Pandora berkata sambil menatap Subaru.
"Namaku Subaru Natsuki."
Subaru berkata dengan perasaan aneh di tenggorokannya, ini adalah pertama kalinya dia mengatakan nama itu sejak dia datang ke dunia ini, mengetahui itu bahkan ketika mencoba menyelamatkan Emilia dan Felt. Dia tidak pernah punya waktu untuk memperkenalkan dirinya.
"Jadi mulai sekarang kamu adalah, Subaru Natsuki, Uskup Agung Orgu... Tidak, itu tidak terlihat bagus. Kamu adalah yang paling Akh cintai dan kuat Kamu harus... Uskup Agung Kebanggaan, Ya! Kamu adalah Subaru Natsuki, Uskup Agung Kebanggaan."
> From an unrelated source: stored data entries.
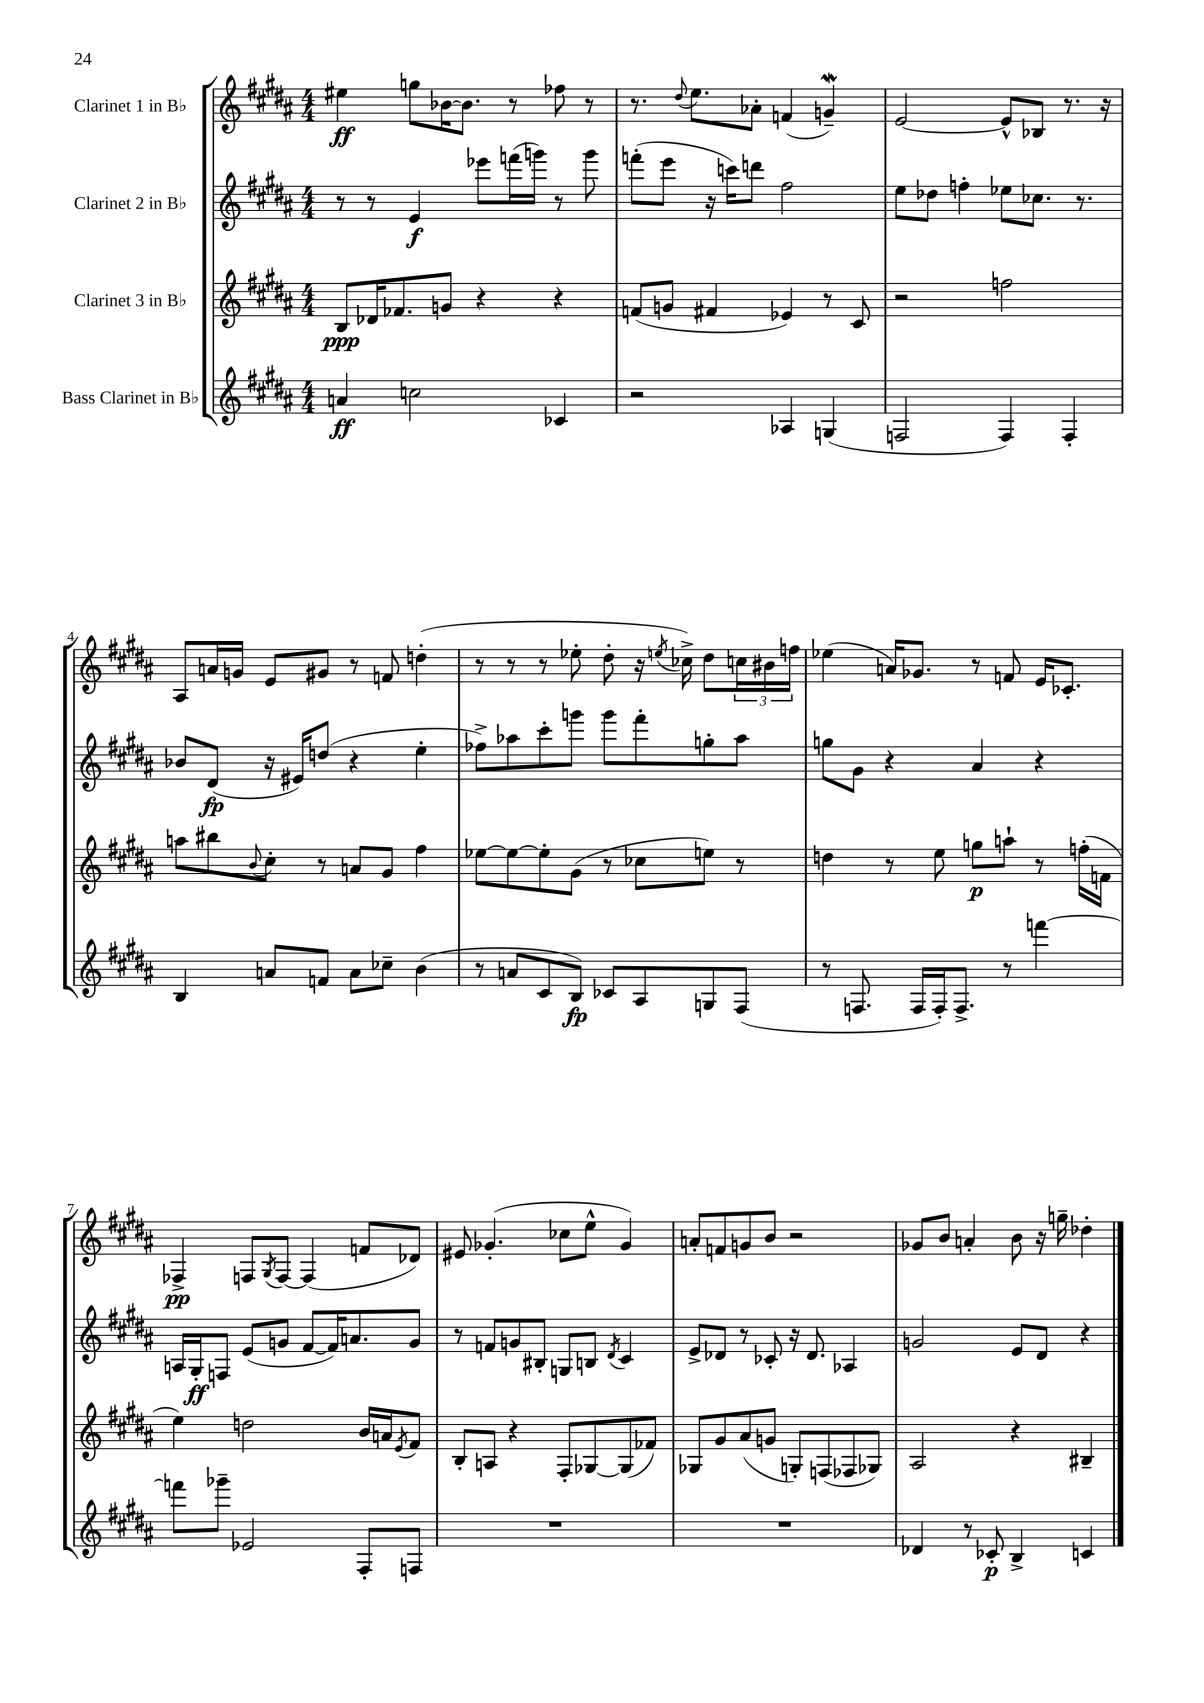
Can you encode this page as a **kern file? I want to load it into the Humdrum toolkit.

**kern	**dynam	**kern	**dynam	**kern	**dynam	**kern	**dynam
*part4	*part4	*part3	*part3	*part2	*part2	*part1	*part1
*staff4	*staff4	*staff3	*staff3	*staff2	*staff2	*staff1	*staff1
*I"Bass Clarinet in B♭	*	*I"Clarinet 3 in B♭	*	*I"Clarinet 2 in B♭	*	*I"Clarinet 1 in B♭	*
*clefG2	*	*clefG2	*	*clefG2	*	*clefG2	*
*k[f#c#g#d#a#]	*	*k[f#c#g#d#a#]	*	*k[f#c#g#d#a#]	*	*k[f#c#g#d#a#]	*
*M4/4	*	*M4/4	*	*M4/4	*	*M4/4	*
=1	=1	=1	=1	=1	=1	=1	=1
4an/	ff	8B/L	ppp	8r	.	4ee#X\	ff
.	.	16d-X/K	.	8r	.	.	.
.	.	8.f-X/	.	.	.	.	.
2ccn\	.	.	.	4e/	f	8ggn\L	.
.	.	8gn/J	.	.	.	[16b-X\K	.
.	.	.	.	.	.	8.b-\J]	.
.	.	4r	.	8eee-X\L	.	.	.
.	.	.	.	(16fffn\L	.	8r	.
.	.	.	.	16gggn\JJ)	.	.	.
4c-X/	.	4r	.	8r	.	8ff-X\	.
.	.	.	.	8ggg\	.	8r	.
=2	=2	=2	=2	=2	=2	=2	=2
2r	.	(8fn/L	.	(8fffn'\L	.	8.r	.
.	.	8gn/J	.	8eee\J	.	.	.
.	.	.	.	.	.	8qqdd#/	.
.	.	.	.	.	.	8.ee\L	.
.	.	4f#X/	.	16r	.	.	.
.	.	.	.	16cccn\KL)	.	.	.
.	.	.	.	8dddn\J	.	8a-X'\J	.
4A-X/	.	4e-X/)	.	2ff#\	.	(4fn/	.
(4Gn/	.	8r	.	.	.	4gnw~/)	.
.	.	8c#/	.	.	.	.	.
=3	=3	=3	=3	=3	=3	=3	=3
2Fn/	.	2r	.	8ee\L	.	[2e/	.
.	.	.	.	8dd-X\J	.	.	.
.	.	.	.	4ffn'\	.	.	.
4F/)	.	2ffn\	.	8ee-X\L	.	8e^^/L]	.
.	.	.	.	8.cc-X\J	.	8B-X/J	.
4F'/	.	.	.	.	.	8.r	.
.	.	.	.	8.r	.	.	.
.	.	.	.	.	.	16r	.
!!LO:LB:g=z
=4	=4	=4	=4	=4	=4	=4	=4
4B/	.	8aan\L	.	8b-X/L	.	8A#/L	.
.	.	8bb#X\	.	(8d#/J	fp	16an/L	.
.	.	.	.	.	.	16gn/JJ	.
.	.	8qqb/	.	.	.	.	.
8an/L	.	8cc#'\J	.	16r	.	8e/L	.
.	.	.	.	16e#X/KL)	.	.	.
8fn/J	.	8r	.	(8ddn/J	.	8g#X/J	.
8a\L	.	8an/L	.	4r	.	8r	.
8cc-X~\J	.	8g#/J	.	.	.	8fn/	.
(4b\	.	4ff#\	.	4ee'\	.	(4ddn'\	.
=5	=5	=5	=5	=5	=5	=5	=5
8r	.	[8ee-X\L	.	8ff-X^\L)	.	8r	.
8an/L	.	8ee-\_	.	8aa-X\	.	8r	.
8c#/	.	8ee-'\]	.	8ccc#'\	.	8r	.
8B/J)	fp	(8g#\J	.	8gggn\J	.	8ee-X'\	.
8c-X/L	.	8r	.	8ggg\L	.	8dd#'\	.
8A#/	.	8cc-X\L	.	8fff#'\	.	16r	.
.	.	.	.	.	.	8qeen/	.
.	.	.	.	.	.	16cc-X^\)	.
8Gn/	.	8een\J)	.	8ggn'\	.	8dd#\L	.
(8F#/J	.	8r	.	8aa-\J	.	24ccn\L	.
.	.	.	.	.	.	24b#X\	.
.	.	.	.	.	.	24ffn\JJ	.
=6	=6	=6	=6	=6	=6	=6	=6
8r	.	4ddn\	.	8ggn\L	.	(4ee-X\	.
8.Fn/	.	.	.	8g#\J	.	.	.
.	.	8r	.	4r	.	16an/KL)	.
16F/LL	.	.	.	.	.	8.g-X/J	.
16F'/J)	.	8ee\	.	.	.	.	.
8.F^/J	.	.	.	.	.	.	.
.	.	8ggn\L	p	4a#/	.	8r	.
8r	.	8aan`\J	.	.	.	8fn/	.
[4fffn\	.	8r	.	4r	.	16e/KL	.
.	.	.	.	.	.	8.c-X'/J	.
.	.	(16ffn'\LL	.	.	.	.	.
.	.	16fn\JJ	.	.	.	.	.
!!LO:LB:g=z
=7	=7	=7	=7	=7	=7	=7	=7
8fffn\L]	.	4ee\)	.	16An/LL	.	4F-X^/	pp
.	.	.	.	16G#'/J	ff	.	.
8ggg-X~\J	.	.	.	8Fn/J	.	.	.
2e-X/	.	2ddn\	.	(8e/L	.	8Fn/L	.
.	.	.	.	.	.	8qG#/	.
.	.	.	.	8gn/J	.	[8F/J	.
.	.	.	.	[8f#/L	.	(4F/]	.
.	.	.	.	16f#/K])	.	.	.
.	.	.	.	8.an/	.	.	.
8F#'/L	.	16b/LL	.	.	.	8fn/L	.
.	.	16an/J	.	.	.	.	.
.	.	8qe/	.	.	.	.	.
8Fn/J	.	8f#/J	.	8g/J	.	8d-X/J)	.
=8	=8	=8	=8	=8	=8	=8	=8
1r	.	8B'/L	.	8r	.	8e#X/	.
.	.	8An/J	.	8fn/L	.	(4.g-X'/	.
.	.	4r	.	8gn/	.	.	.
.	.	.	.	8B#X'/J	.	.	.
.	.	8F#'/L	.	8Gn/L	.	8cc-X\L	.
.	.	[8G-X/	.	8Bn/J	.	8ee^^\J	.
.	.	.	.	8qd#/	.	.	.
.	.	(8G-/]	.	4c#/	.	4g-/)	.
.	.	8f-X/J)	.	.	.	.	.
=9	=9	=9	=9	=9	=9	=9	=9
1r	.	8G-X/L	.	8e^/L	.	8an'/L	.
.	.	8g#/	.	8d-X/J	.	8fn/	.
.	.	(8a#/	.	8r	.	8gn/	.
.	.	8gn/J	.	8c-X'/	.	8b/J	.
.	.	8Gn'/L)	.	16r	.	2r	.
.	.	.	.	8.d-/	.	.	.
.	.	(8Fn/	.	.	.	.	.
.	.	8F-X/	.	4A-X/	.	.	.
.	.	8G-X/J)	.	.	.	.	.
=10	=10	=10	=10	=10	=10	=10	=10
4d-X/	.	2A#/	.	2gn/	.	8g-X/L	.
.	.	.	.	.	.	8b/J	.
8r	.	.	.	.	.	4an'/	.
8c-X'/	p	.	.	.	.	.	.
4B^/	.	4r	.	8e/L	.	8b\	.
.	.	.	.	8d#/J	.	16r	.
.	.	.	.	.	.	16ggn~\	.
4cn/	.	4B#X~/	.	4r	.	4dd-X'\	.
==	==	==	==	==	==	==	==
*-	*-	*-	*-	*-	*-	*-	*-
Pandora berkata sambil menatap Subaru, Penyihir hanya sekarang memusatkan perhatiannya pada Subaru, membuat pemuda berambut hitam itu merasa gugup.
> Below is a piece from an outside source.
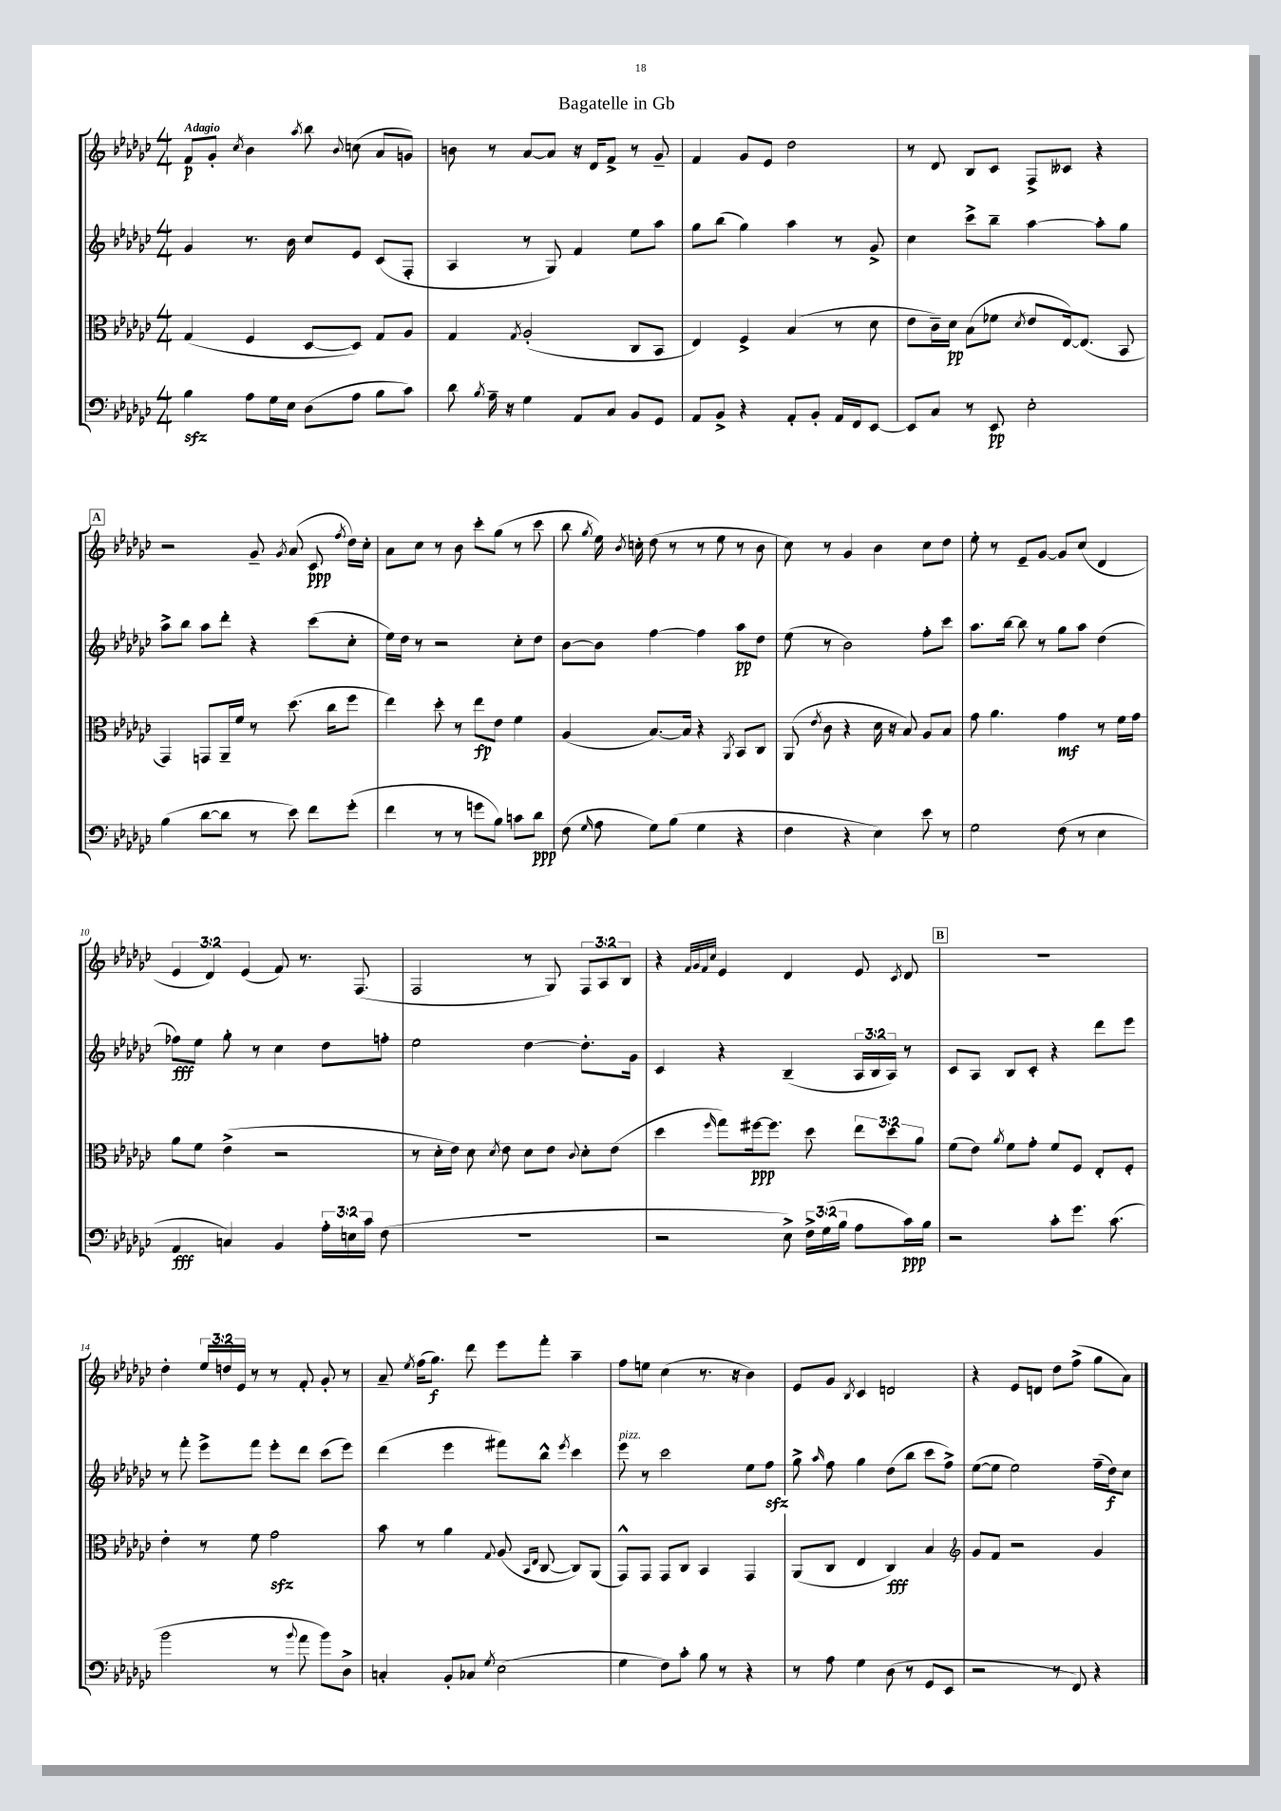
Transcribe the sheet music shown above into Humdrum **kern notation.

"H-Hai, Pandora-sama!" Subaru berkata sambil berlutut sebagai tanda kesetiaan, saat dia turun dia tidak bisa menahan air mata mengalir di pipinya, setelah 860 Kematian, akhirnya... Akhirnya dia akan melakukannya memiliki kesempatan untuk menyelamatkan mereka.
///
A/N: Halo, aku ingin kalian memberi tahuku jika Kalian menyukai pratinjau: Rute Red, karena Aku butuh beberapa saat untuk menulis awal dari tiga rute berbeda selain yang ini dan yang asli, jadi aku akan ingin tahu yang mana yang ingin kakian lihat terlebih dahulu, Subaru akan menjadi pedagang cerdas yang akan menguasai seluruh pasar, dan akan menaklukkan "Putri Serakah", Subaru akan menjadi orang bijak yang kuat yang akan melindungi Kerajaan di bawah komando Dewi Perang, Subaru akan menjadi Ksatria dan Pahlawan Tikus Cantik, yang akan dia lindungi. Atau akhirnya, Uskup Agung manipulatif yang akan memerintah Kerajaan dari bayang-bayang sambil mendominasi segalanya dan semua orang di jalannya. Aku harap Kalian menikmatinya.